El delirio

 

Jesús Silva-Herzog Márquez
en REFORMA

15 Mar. 2021

No son certeros los términos que hemos usado para describir la obsesión y la fuga. Los llamados a que el hombre recapacite para que examine el efecto real de su actuación parecen absurdos. ¿Alguien podría imaginarlo? Después de una conversación, el inflexible finalmente se sienta a examinar los datos y las advertencias. Hace espacio para la reflexión y concede fundamento a alguna crítica. Al día siguiente corrige. ¿Alguien imagina esa metamorfosis? Por eso me parece ingenuo pensar a estas alturas que la intervención de algún consejero podría abrir la mente del enquistado. Tenemos abundante evidencia de que no tiene oído más que para su propia voz y la de quienes le hacen eco. Las crisis, lejos de espabilarlo, han reforzado su hermetismo, lo han encapsulado en su alcázar de espejos, le han dinamitado el discernimiento elemental. Evadiendo sistemáticamente el presente, su discurso es cada vez más destemplado, más vehemente y más grotesco.

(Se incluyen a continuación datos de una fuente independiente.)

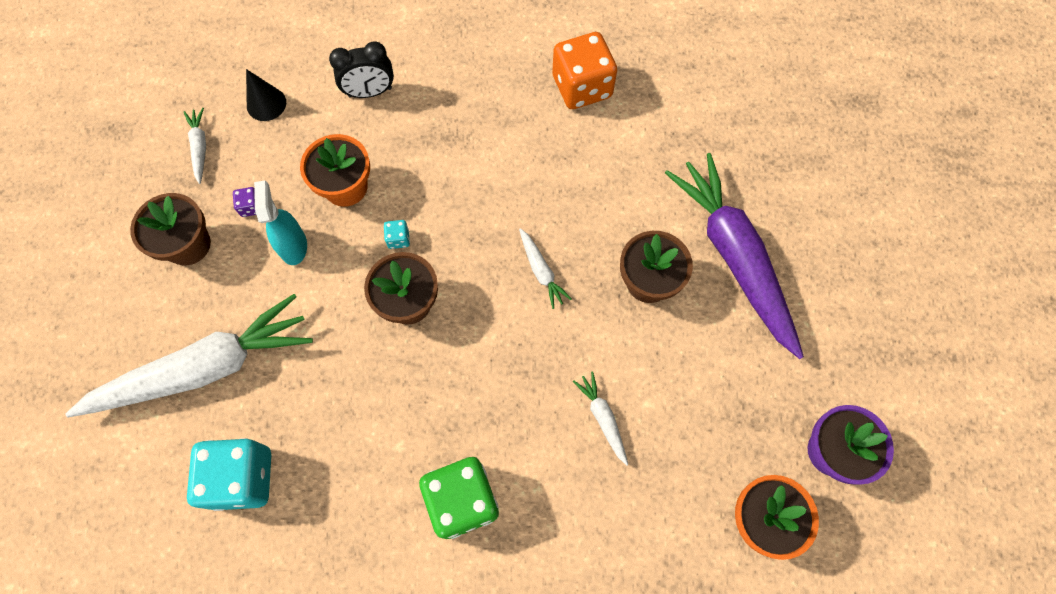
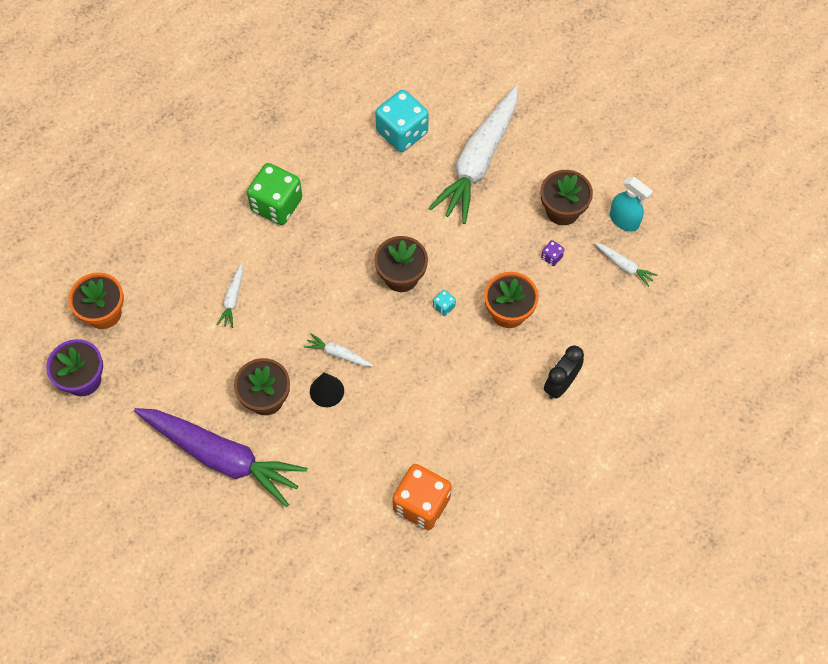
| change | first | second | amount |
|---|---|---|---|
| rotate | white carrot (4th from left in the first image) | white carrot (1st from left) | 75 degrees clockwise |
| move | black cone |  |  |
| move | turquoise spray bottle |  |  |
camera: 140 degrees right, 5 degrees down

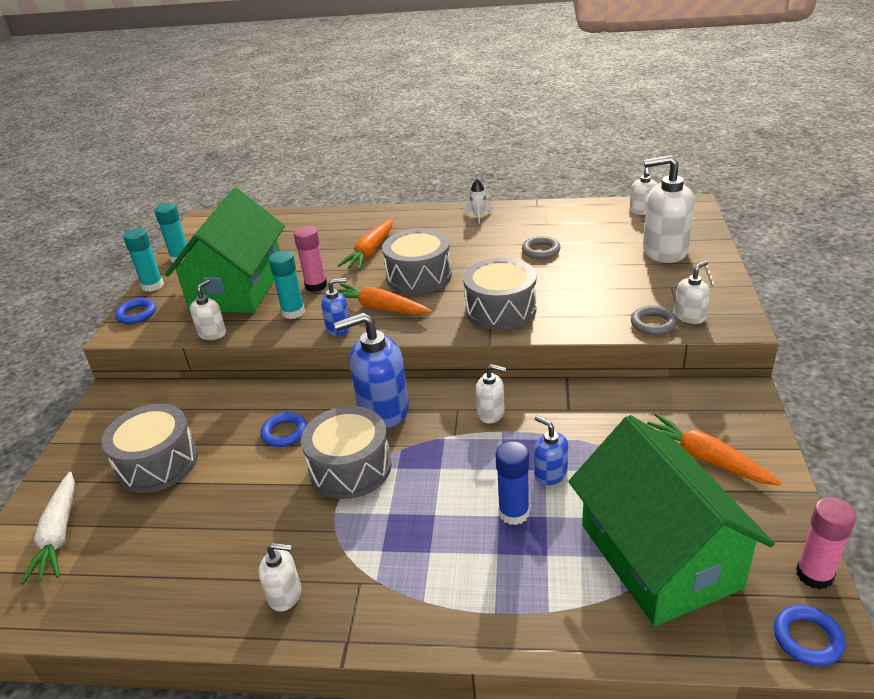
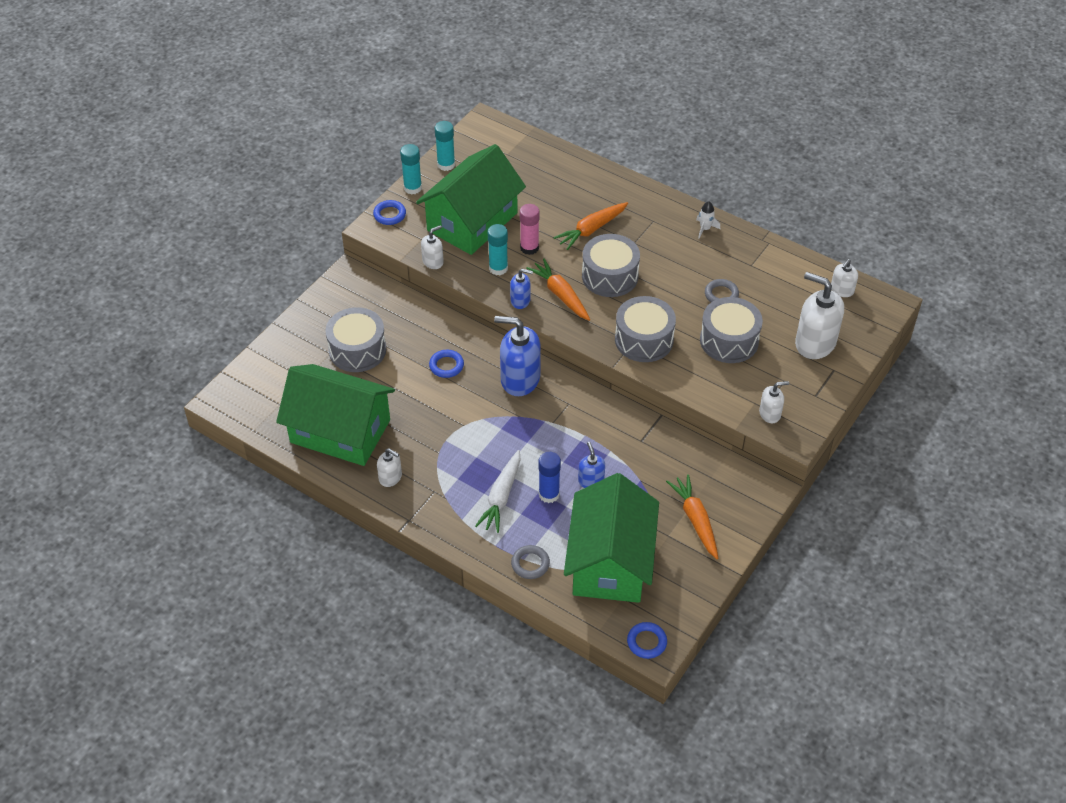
| change | first | second | amount |
|---|---|---|---|
| insert |  | green house (1st from left) |  |
| move | white carrot |  |  |
| move | grey ring (2nd from left in the first image) | grey ring (1st from left) |  |
| move | grey drum (2nd from left in the first image) | grey drum (4th from left) |  |
| delete | white soap dispenser (3rd from left) |  |  |
| delete | pink glue stick (2nd from left) |  |  |
camera: 25 degrees right, 15 degrees up

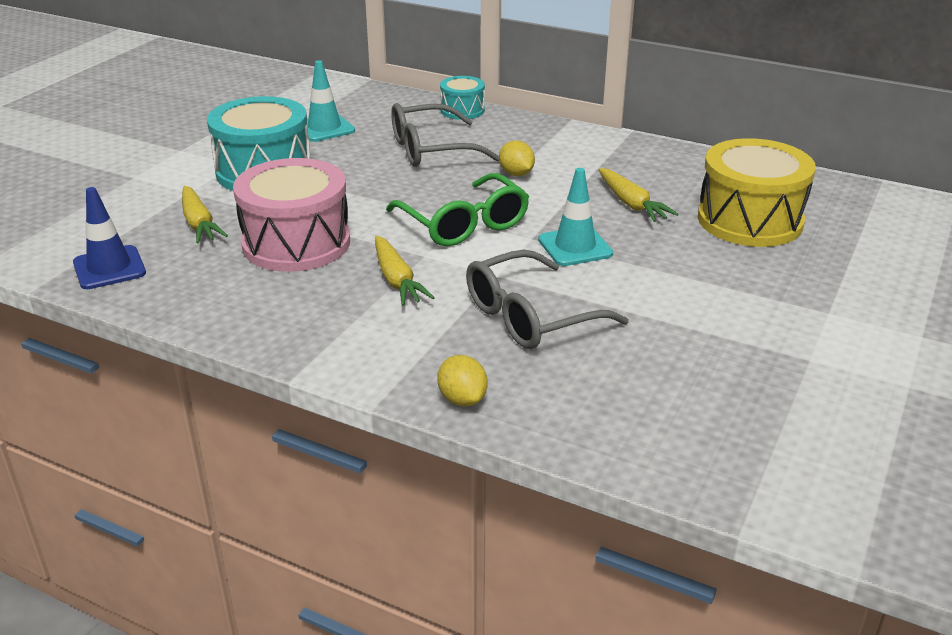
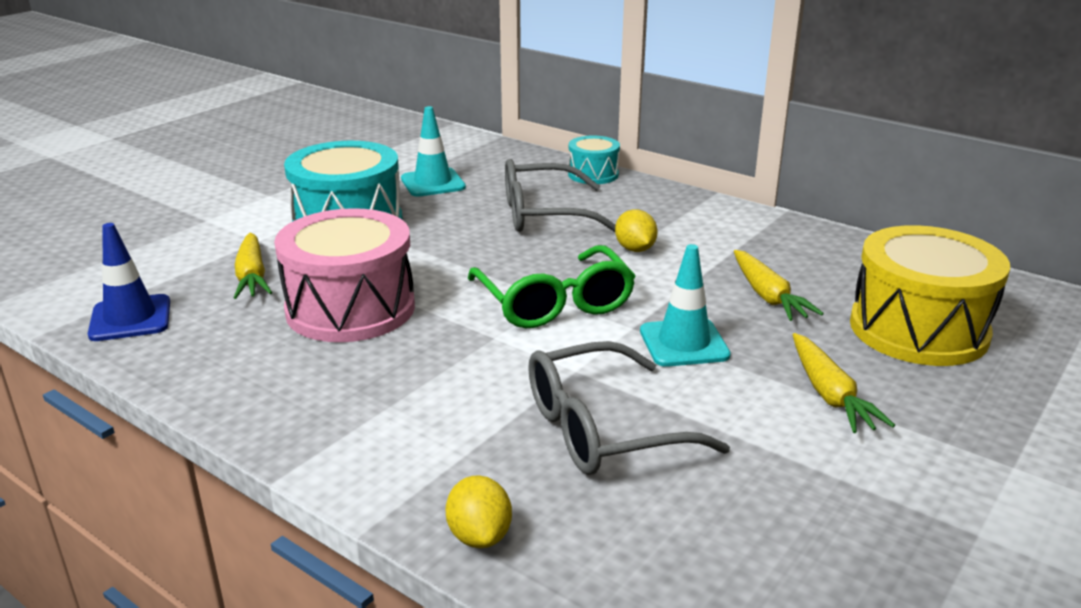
| change | first | second | amount |
|---|---|---|---|
| move | yellow carrot (2nd from left in the first image) | yellow carrot (3rd from left) |  |
camera: 10 degrees right, 5 degrees down

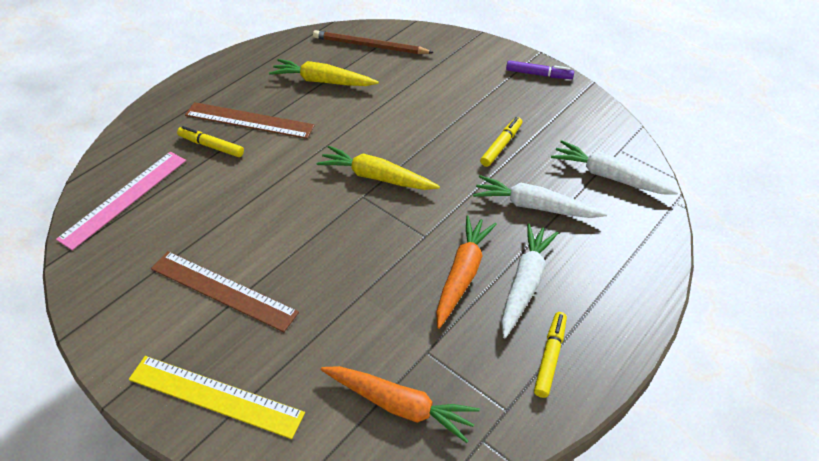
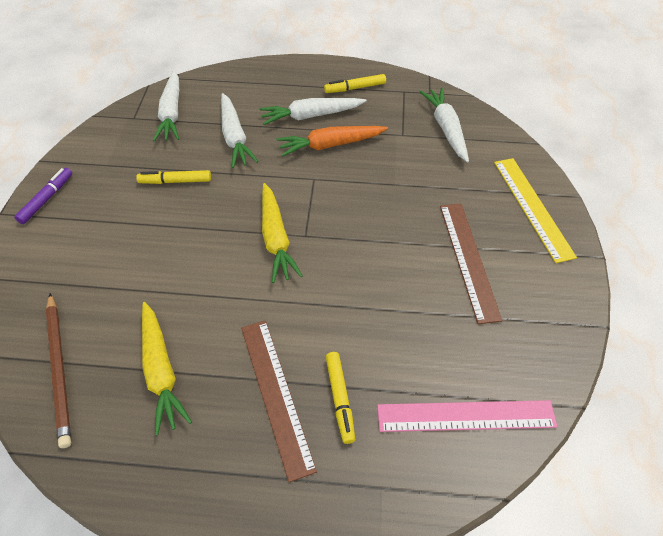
| change | first | second | amount |
|---|---|---|---|
| rotate | purple marker |  | 45 degrees clockwise |
| recolor | orange carrot (1st from left) | white carrot (4th from left) |  |
camera: 125 degrees left, 5 degrees up

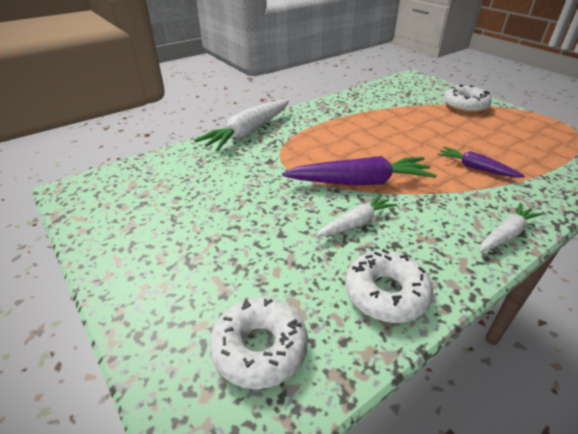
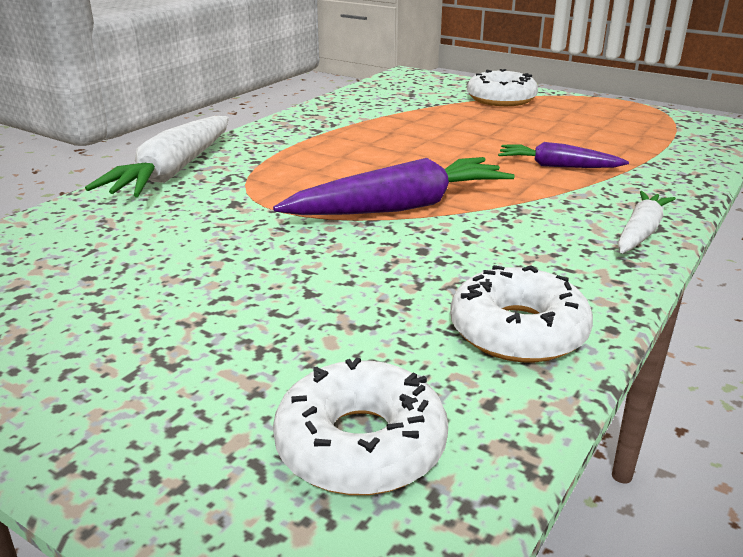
| change | first | second | amount |
|---|---|---|---|
| delete | white carrot (2nd from left) |  |  |
camera: 20 degrees left, 10 degrees down

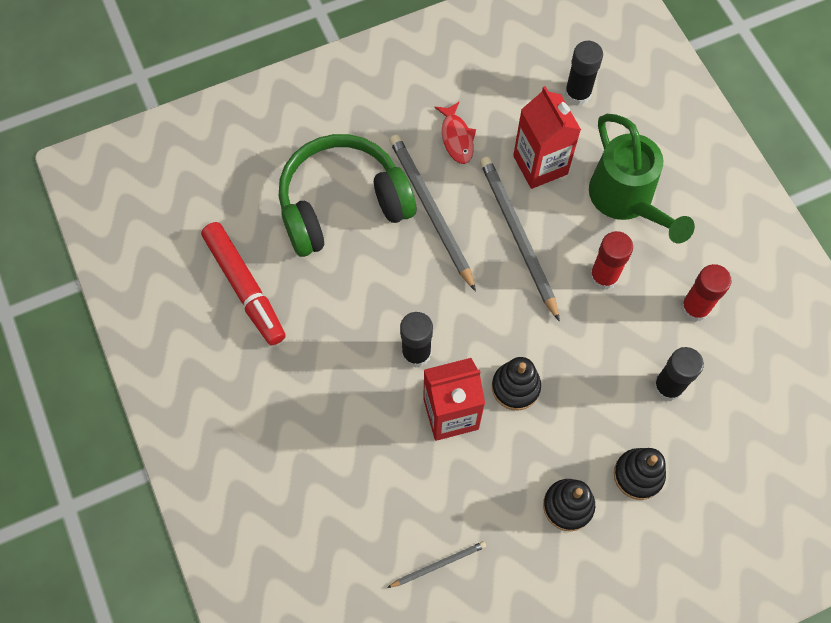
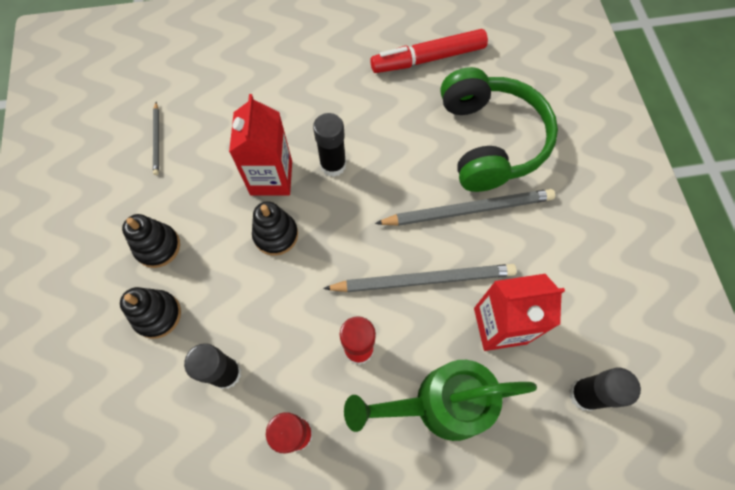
| change | first | second | amount |
|---|---|---|---|
| delete | red fish |  |  |
camera: 105 degrees right, 0 degrees up

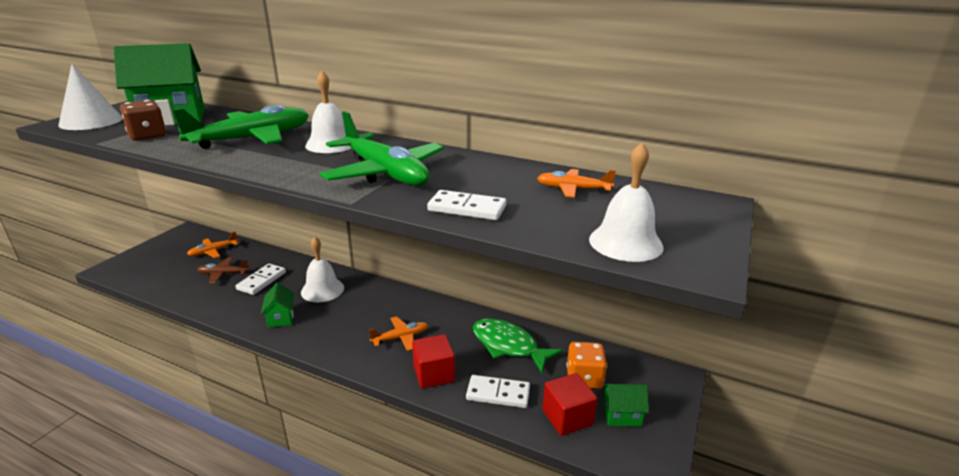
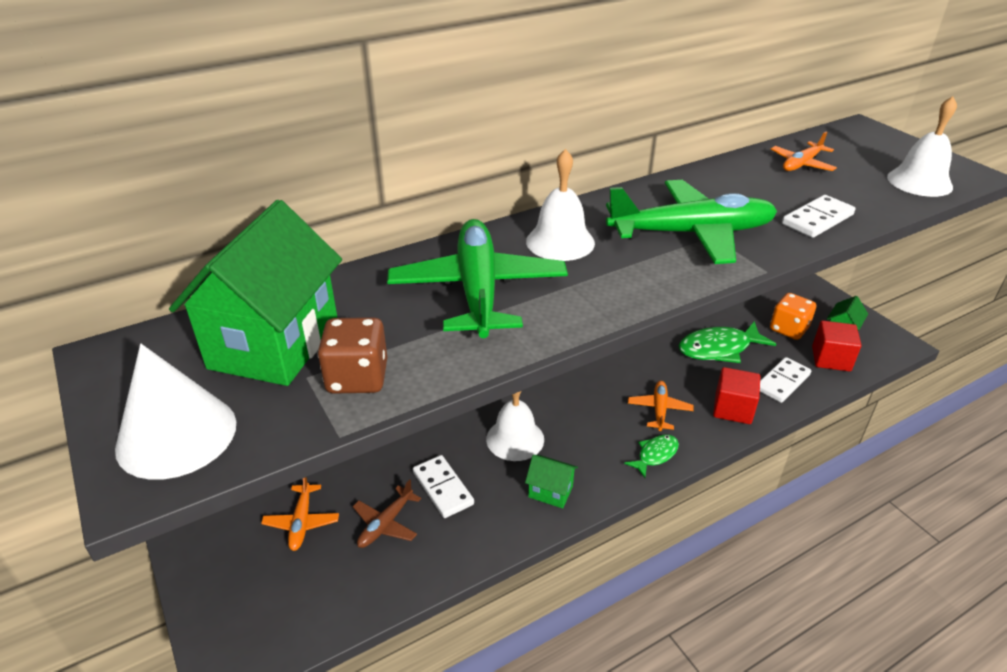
| change | first | second | amount |
|---|---|---|---|
| insert |  | green fish (1st from left) |  |
camera: 55 degrees left, 10 degrees up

El Presidente y los suyos envían señales desde un planeta remoto. El 8 de marzo tuvo a bien organizar un homenaje para sí mismo. Esa le pareció la mejor manera de mostrar su compromiso con la causa feminista. Después de describir a las mujeres que protestan contra la violencia machista como títeres del fascismo, como juguetes al servicio de causas antinacionales, hizo que las mujeres que trabajan para su gobierno lo celebraran y culminaran la ofrenda con una porra. ¡Es un honor estar con el promotor de un violador!, era el sentido implícito de esa penosa animación. El Presidente tuvo también la generosidad de brindarnos cátedras sucesivas sobre el derecho y la lealtad. La ley que aprueba nuestra mayoría es expresión de una voluntad incuestionable. No es una norma que deba ajustarse al marco de la Constitución y que, por ello, debe pasar la prueba de los tribunales. A su juicio, la ley declara el deseo del poder, no restringe su voluntad. Por eso la osadía de cuestionar sus resoluciones es equivalente a una traición. Traidores a la patria los abogados que defiendan derechos contra la voluntad declarada de la nación. Corruptos los jueces que advierten su incongruencia en la ley de la mayoría.

Si algo reiteran y refuerzan estos reflejos es el cerco de una convicción decidida a ignorar cualquier realidad, por monumental que sea, si escapa de su fantasía personal. Si la montaña que todos vemos no aparece en el paisaje de su programa, la declarará humo, mentira, engaño. El único mundo que se viaja por su nervio óptico es el que reitera y refuerza su manía. El revés, el error, el efecto contraproducente de su propia política son, para decirlo con la fórmula que emplea a diario, «moralmente imposibles». Para el Presidente, solo el halago es honesto. Es así como, en la inteligencia del supremo, la realidad queda moralmente desterrada.

Sería un consuelo pensar que su retórica es inocentemente demagógica. Pero su celebración del «éxito» de la política sanitaria, su insistencia en que el halo de su santidad infinita ha borrado la corrupción, su confianza en que la austeridad es la vía mexicana a la justicia social no son simplemente maneras de presentar los desafíos del gobierno bajo la luz favorable. No son expresiones que cuidan la integridad de un relato, que alientan optimismo, que cuidan simpatías. Son la descripción puntual del mundo en el que vive el hombre más poderoso del país. Puede entenderse que el piloto trasmita a los pasajeros una información que los tranquilice cuando se enfrentan problemas durante el vuelo. Podría calmar a los pasajeros con palabras de aliento, siempre y cuando activara al mismo tiempo los procedimientos de emergencia. Lo grave es que el piloto no mira los instrumentos de la cabina, desestima las chicharras de alarma, mira enamorado el espejo y sugiere a los pasajeros que disfruten del privilegio de volar con él mientras miran llamas en las turbinas. Ese es el mensaje del mexicano más poderoso en muchas décadas. Un político que no tiene oposición y apenas crítica. Quiero decir que el problema más grave no sería que el gobernante engañara a otros, lo alarmante es que se ha engañado a sí mismo. No hay hecho, no hay dato, no hay persona que le permita el reencuentro con el mundo. Todo aquello que expone una razón discordante es señalado de inmediato como cómplice de una conspiración que se opone a la felicidad nacional.